Configure OIDC SSO with Microsoft Entra ID (Azure AD) for your organization¶
From version 1.42, Lightrun offers support for Single Sign-On (SSO) using Microsoft Entra ID as your identity provider (IdP) by integrating Lightrun with OIDC (OpenID Connect) integration in Microsoft Entra ID.
Using OIDC, Lightrun functions as a service provider, receiving authentication information from Entra ID, acting as the external identity provider. When SSO is enabled, Lightrun delegates authentication requests to the customer's IdP and grants users access to Lightrun in accordance with the IdP's response.
Once you have set up your SSO with OIDC, proceed to create your Lightrun users in the User Management page.
Setting up SSO involves copying and pasting values between Microsoft Entra ID and the OIDC page in the Lightrun Management Portal, and vice versa.
Set up OIDC SSO using Microsoft Entra ID¶
- Sign in to Microsoft Entra ID and click Add+.
-
Select App registration from the list.
The Register an application dialog opens.
-
Enter the app details. For example, Lightrun-onprem.
-
Click Register.
The application is created.
-
Copy the Application (client) ID.
-
Log in to the Lightrun Management Portal. Navigate to Settings > Identity Configuration > SSO.
-
Select OIDC, and paste the Application (client) ID from Azure to **Identity Provider’s Client ID in Lightrun.
-
Go to Microsoft Entra ID, and click Endpoints and copy the OpenID Connect metadata document value.
-
Paste the value as the Identity Provider’s Discovery URL in the Lightrun portal.
-
In Microsoft Entra ID, under Client credentials, click Add a certificate or secret.
-
Under the Client Secrets tab, click New client secret.

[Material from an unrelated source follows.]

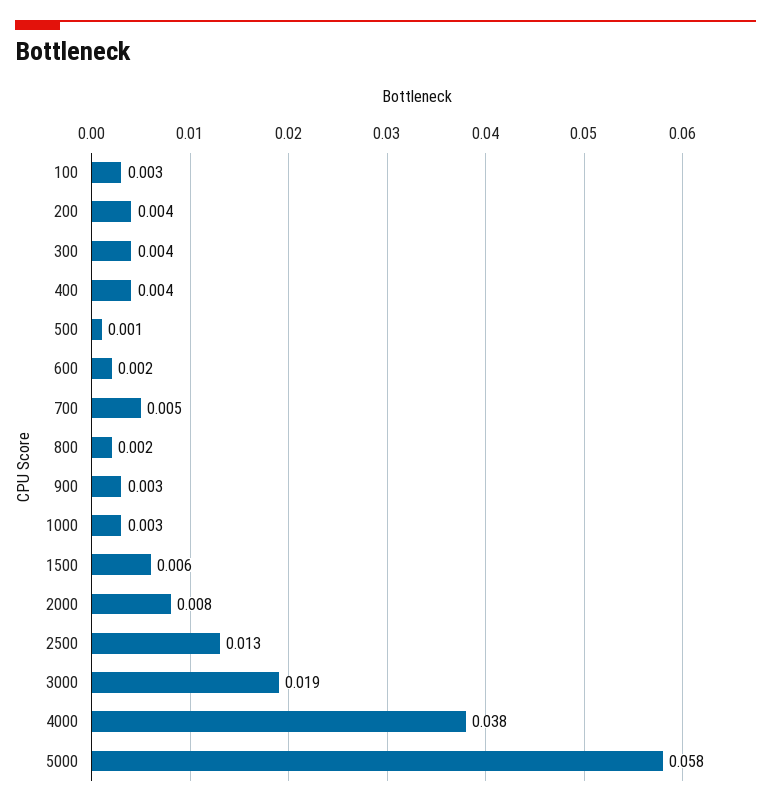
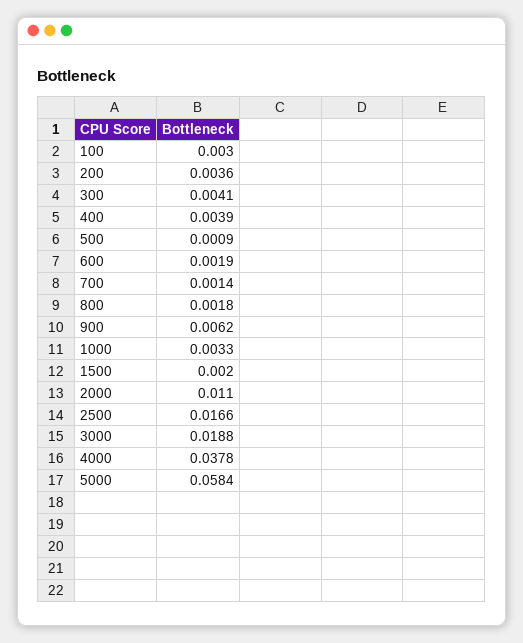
700: 0.005 -> 0.0014
900: 0.003 -> 0.0062
1500: 0.006 -> 0.002
2000: 0.008 -> 0.011
2500: 0.013 -> 0.0166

The Add a Client secret dialog opens.
-
Provide an intuitive name in the Description field.
-
Copy the secret value that was generated (not the secret ID).
-
Go to the OIDC tab in the Lightrun Management Portal and paste the secret in the Identity Provider’s Client Secret field.
-
In the OIDC page, copy the Service Provider’s Redirect URI.
-
Go to Microsoft Entra and click Redirect URIs > Add a Redirect URI.
-
Paste the Redirect URI that you copied in step 15.
-
Test the SSO implementation.
In the Lightrun login page, click Single Sign-On.
-
Enter your email and click Log in.
The Permissions requested dialog opens.
-
Select the Consent on behalf of your organization checkbox.
- Click Accept.
You are successfully logged into Lightrun with SSO using Microsoft Entra ID.